Our study aimed to elucidate the immunologic mechanisms employed by tea plants to combat gray blight disease, specifically focusing on the immunologic mechanisms revealed by comparing the differential gene expression during the process of P. theae infection through transcriptomic analysis in both resistant and susceptible tea cultivars. Key pathways, such as secondary metabolism and photosynthesis, emerged as crucial during P. theae infection in both types of cultivars.

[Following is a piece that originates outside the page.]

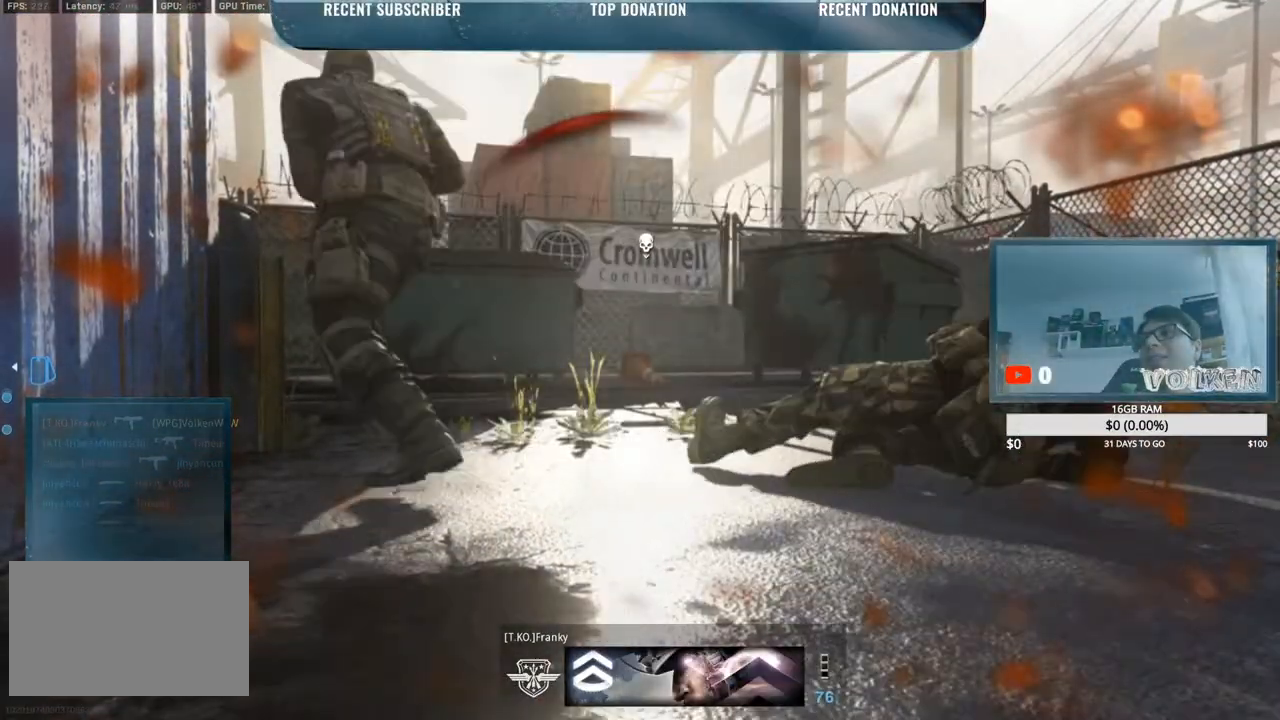
{"keys": ["w"], "mouse": [], "events": [[33, "f", "up"], [83, "w", "up"], [117, "f", "down"], [267, "f", "up"], [350, "f", "down"], [400, "w", "down"], [450, "f", "up"]]}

Moreover, distinctive expression patterns were observed in plant hormone signal transduction pathways and flavonoid biosynthesis, with the former being specifically expressed in susceptible tea cultivars and the latter in resistant tea cultivars. These findings significantly contribute to our understanding of the intricate interplay between P. theae and the tea plant, providing a foundation for future research aimed at enhancing disease resistance and overall crop health. The identified pathways and genes represent potent targets for further investigation, ultimately supporting the development of strategies to mitigate the impact of gray blight disease in tea cultivation.

5. Conclusions

Our transcriptome analysis revealed significant differences in gene expression between resistant (Yingshuang) and susceptible (Longjing 43) tea cultivars following gray blight infection. We identified genes associated with secondary metabolism, photosynthesis, oxidative phosphorylation, and ribosome pathways that were up-regulated in response to the disease. Additionally, distinct expression patterns of genes involved in plant hormone signal transduction and flavonoid biosynthesis were observed in resistant and susceptible cultivars. These findings deepen our understanding of tea plant immunity against gray blight disease and provide insights into potential strategies for disease management and crop improvement in tea cultivation.

Supplementary Materials

The following supporting information can be downloaded at https://www.mdpi.com/article/10.3390/agronomy14030565/s1: Figure S1: Kyoto Encyclopedia of Genes and Genomes (KEGG) enrichment analysis of all differentially expressed genes (DEGs) in the resistant tea cultivar inoculated with Pestealotia theae at 8 h post-inoculation (hpi). Table S1: Differentially expressed genes identified in the resistant tea cultivar inoculated with Pestealotia theae at 8 h post-inoculation. Table S2: Differentially expressed genes identified in the resistant tea cultivar inoculated with Pestealotia theae at 24 h post-inoculation. Table S3: Differentially expressed genes identified in the resistant tea cultivar inoculated with Pestealotia theae at 72 h post-inoculation. Table S4: Differentially expressed genes identified in the susceptible tea cultivar inoculated with Pestealotia theae at 8 h post-inoculation. Table S5: Differentially expressed genes identified in the susceptible tea cultivar inoculated with Pestealotia theae at 24 h post-inoculation. Table S6: Differentially expressed genes identified in the susceptible tea cultivar inoculated with Pestealotia theae at 72 h post-inoculation. Table S7: Comparison of differentially expressed genes in the resistant and susceptible tea cultivars inoculated with Pestealotia theae at 8 h post-inoculation. Table S8: Comparison of differentially expressed genes in the resistant and susceptible tea cultivars inoculated with Pestealotia theae at 24 h post-inoculation. Table S9: Comparison of differentially expressed genes in the resistant and susceptible tea cultivars inoculated with Pestealotia theae at 72 h post-inoculation.

Author Contributions

Conceptualization, R.T.; methodology, X.C. and H.W.; software, X.C. and H.W.; validation, D.H.; formal analysis, R.T.; investigation, X.C. and H.W.; resources, H.W.; data curation, L.J. and D.H.; writing—original draft preparation, R.T.; writing—review and editing, L.J. and Y.M.; visualization, D.H.; supervision, L.J. and Y.M.; project administration, Y.M.; funding acquisition, Y.M. All authors have read and agreed to the published version of the manuscript.

Funding

This work was supported by the National Key Research and Development Program of China (2021YFD1601100), the China Agriculture Research System of MOF and MARA (CARS-19), and the Innovation Center Fund for Agricultural Science and Technology in Hubei Province of China (2023-620-005-001).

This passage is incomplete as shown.